HPC-Elja : Available Partitions / Compute Nodes
Count | Name | Cores/Node | Memory/Node (Gib) | Features |
---|---|---|---|---|
28 | 48cpu_192mem | 48 (2x24) | 192 (188) | Intl Gold 6248R |
55 | 64cpu_256mem | 64 (2x32) | 256 (252) | Intl Platinum 8358 |
4 | 128cpu_256mem | 128 (2x64) | 256 (252) | AMD EPYC 7713 |
3 | gpu-1xA100 | 64 (2x32) | 192 (188) | Nvidia A100 Tesla GPU |
5 | gpu-2xA100 | 64 (2x32) | 192 (188) | Dual Nvidia A100 Tesla GPU |
1 | gpu-8xA100 | 128 (2x64) | 256 (252) | 8 Nvidia A100 Tesla GPU's |
Core to true (memory) ratio equates to 3.9Gb per core.
HPC-Elja : Job Limits
Each partition has a max seven (7) day timelimit. Additionally, the queues any_cpu and long are provided:
- any_cpu, all cpu nodes, one (1) day timelimit
- long, ten 48cpu and ten 64cpu nodes, fourteen (14) day timelimit
HTC-Mimir : Available Partitions / Compute Nodes
Count | Name | Cores/Node | Memory/Node (Gib) | Features |
---|---|---|---|---|
9 | mimir | 64 (2x32) | 256 (252) | |
1 | mimir-himem | 64 (2x32) | 2048 (2044) |
Core to true (memory) ratio equates to 3.9Gb per core on the mimir partition, and 31Gb on the mimir-himem partition.
HTC-Mimir : Job Limits
Either partition has a fourteen (14) day timelimit.

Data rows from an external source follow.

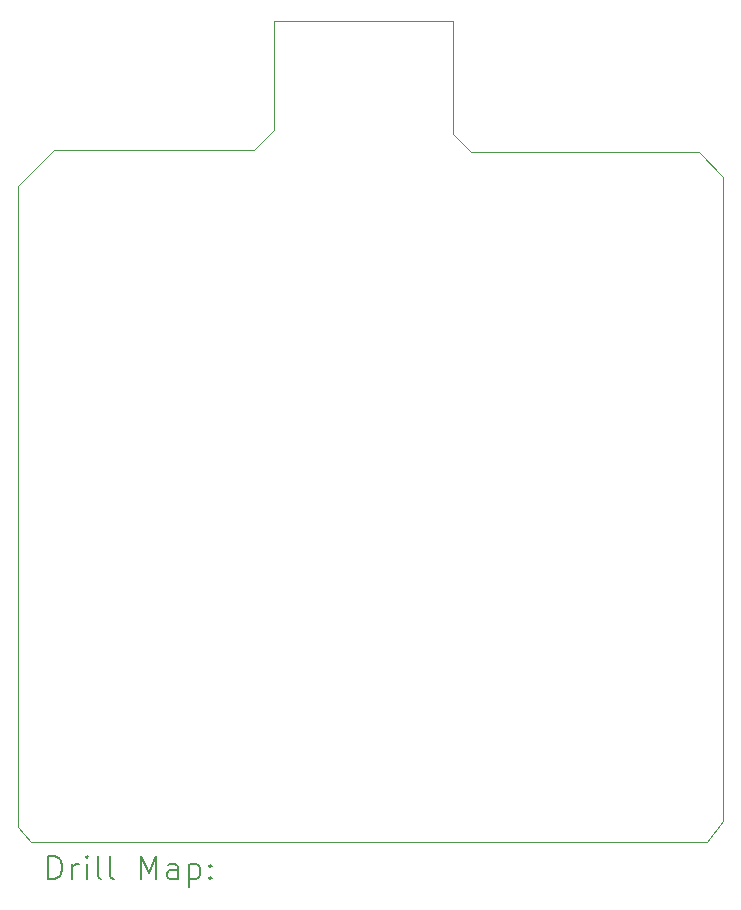
<source format=gbr>
%TF.GenerationSoftware,KiCad,Pcbnew,8.0.1*%
%TF.CreationDate,2025-01-27T18:08:42-06:00*%
%TF.ProjectId,level-shifter,6c657665-6c2d-4736-9869-667465722e6b,rev?*%
%TF.SameCoordinates,Original*%
%TF.FileFunction,Drillmap*%
%TF.FilePolarity,Positive*%
%FSLAX45Y45*%
G04 Gerber Fmt 4.5, Leading zero omitted, Abs format (unit mm)*
G04 Created by KiCad (PCBNEW 8.0.1) date 2025-01-27 18:08:42*
%MOMM*%
%LPD*%
G01*
G04 APERTURE LIST*
%ADD10C,0.050000*%
%ADD11C,0.200000*%
G04 APERTURE END LIST*
D10*
X17795000Y-6070000D02*
X17590000Y-5865000D01*
X11825000Y-6150000D02*
X11830000Y-6145000D01*
X13990000Y-4755000D02*
X13990000Y-5675000D01*
X11936000Y-11705000D02*
X17659000Y-11705000D01*
X15510000Y-4755000D02*
X13990000Y-4755000D01*
X11825000Y-11573000D02*
X11936000Y-11705000D01*
X17590000Y-5865000D02*
X15665000Y-5865000D01*
X12130000Y-5845000D02*
X11830000Y-6145000D01*
X11825000Y-6345000D02*
X11825000Y-11573000D01*
X13990000Y-5675000D02*
X13820000Y-5845000D01*
X15665000Y-5865000D02*
X15510000Y-5710000D01*
X15510000Y-5710000D02*
X15510000Y-4755000D01*
X17795000Y-11523000D02*
X17795000Y-6070000D01*
X17795000Y-11523000D02*
X17659000Y-11705000D01*
X11825000Y-6345000D02*
X11825000Y-6150000D01*
X13820000Y-5845000D02*
X12130000Y-5845000D01*
D11*
X12083277Y-12018984D02*
X12083277Y-11818984D01*
X12083277Y-11818984D02*
X12130896Y-11818984D01*
X12130896Y-11818984D02*
X12159467Y-11828508D01*
X12159467Y-11828508D02*
X12178515Y-11847555D01*
X12178515Y-11847555D02*
X12188039Y-11866603D01*
X12188039Y-11866603D02*
X12197562Y-11904698D01*
X12197562Y-11904698D02*
X12197562Y-11933269D01*
X12197562Y-11933269D02*
X12188039Y-11971365D01*
X12188039Y-11971365D02*
X12178515Y-11990412D01*
X12178515Y-11990412D02*
X12159467Y-12009460D01*
X12159467Y-12009460D02*
X12130896Y-12018984D01*
X12130896Y-12018984D02*
X12083277Y-12018984D01*
X12283277Y-12018984D02*
X12283277Y-11885650D01*
X12283277Y-11923746D02*
X12292801Y-11904698D01*
X12292801Y-11904698D02*
X12302324Y-11895174D01*
X12302324Y-11895174D02*
X12321372Y-11885650D01*
X12321372Y-11885650D02*
X12340420Y-11885650D01*
X12407086Y-12018984D02*
X12407086Y-11885650D01*
X12407086Y-11818984D02*
X12397562Y-11828508D01*
X12397562Y-11828508D02*
X12407086Y-11838031D01*
X12407086Y-11838031D02*
X12416610Y-11828508D01*
X12416610Y-11828508D02*
X12407086Y-11818984D01*
X12407086Y-11818984D02*
X12407086Y-11838031D01*
X12530896Y-12018984D02*
X12511848Y-12009460D01*
X12511848Y-12009460D02*
X12502324Y-11990412D01*
X12502324Y-11990412D02*
X12502324Y-11818984D01*
X12635658Y-12018984D02*
X12616610Y-12009460D01*
X12616610Y-12009460D02*
X12607086Y-11990412D01*
X12607086Y-11990412D02*
X12607086Y-11818984D01*
X12864229Y-12018984D02*
X12864229Y-11818984D01*
X12864229Y-11818984D02*
X12930896Y-11961841D01*
X12930896Y-11961841D02*
X12997562Y-11818984D01*
X12997562Y-11818984D02*
X12997562Y-12018984D01*
X13178515Y-12018984D02*
X13178515Y-11914222D01*
X13178515Y-11914222D02*
X13168991Y-11895174D01*
X13168991Y-11895174D02*
X13149943Y-11885650D01*
X13149943Y-11885650D02*
X13111848Y-11885650D01*
X13111848Y-11885650D02*
X13092801Y-11895174D01*
X13178515Y-12009460D02*
X13159467Y-12018984D01*
X13159467Y-12018984D02*
X13111848Y-12018984D01*
X13111848Y-12018984D02*
X13092801Y-12009460D01*
X13092801Y-12009460D02*
X13083277Y-11990412D01*
X13083277Y-11990412D02*
X13083277Y-11971365D01*
X13083277Y-11971365D02*
X13092801Y-11952317D01*
X13092801Y-11952317D02*
X13111848Y-11942793D01*
X13111848Y-11942793D02*
X13159467Y-11942793D01*
X13159467Y-11942793D02*
X13178515Y-11933269D01*
X13273753Y-11885650D02*
X13273753Y-12085650D01*
X13273753Y-11895174D02*
X13292801Y-11885650D01*
X13292801Y-11885650D02*
X13330896Y-11885650D01*
X13330896Y-11885650D02*
X13349943Y-11895174D01*
X13349943Y-11895174D02*
X13359467Y-11904698D01*
X13359467Y-11904698D02*
X13368991Y-11923746D01*
X13368991Y-11923746D02*
X13368991Y-11980888D01*
X13368991Y-11980888D02*
X13359467Y-11999936D01*
X13359467Y-11999936D02*
X13349943Y-12009460D01*
X13349943Y-12009460D02*
X13330896Y-12018984D01*
X13330896Y-12018984D02*
X13292801Y-12018984D01*
X13292801Y-12018984D02*
X13273753Y-12009460D01*
X13454705Y-11999936D02*
X13464229Y-12009460D01*
X13464229Y-12009460D02*
X13454705Y-12018984D01*
X13454705Y-12018984D02*
X13445182Y-12009460D01*
X13445182Y-12009460D02*
X13454705Y-11999936D01*
X13454705Y-11999936D02*
X13454705Y-12018984D01*
X13454705Y-11895174D02*
X13464229Y-11904698D01*
X13464229Y-11904698D02*
X13454705Y-11914222D01*
X13454705Y-11914222D02*
X13445182Y-11904698D01*
X13445182Y-11904698D02*
X13454705Y-11895174D01*
X13454705Y-11895174D02*
X13454705Y-11914222D01*
M02*

</source>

HPC-Stefnir : Available Partitions / Compute Nodes
Count | Name | Cores/Node | Memory/Node (Gib) | Features |
---|---|---|---|---|
32 | scompute | 64 | 256 (252) | Intel(R) Xeon(R) Platinum 8358 |
Core to true (memory) ratio equates to 3.9Gb per core.
HPC-Stefnir : Job Limits
Each partition has a max stwo (2) day timelimit.
SLURM Configuration
SLURM is configured such that 3.94GB of memory is allocated per core.
Available Memory
On each node 2-4 Gib RAM are reserved for the operating system images (hence the true value is in the paranthesis).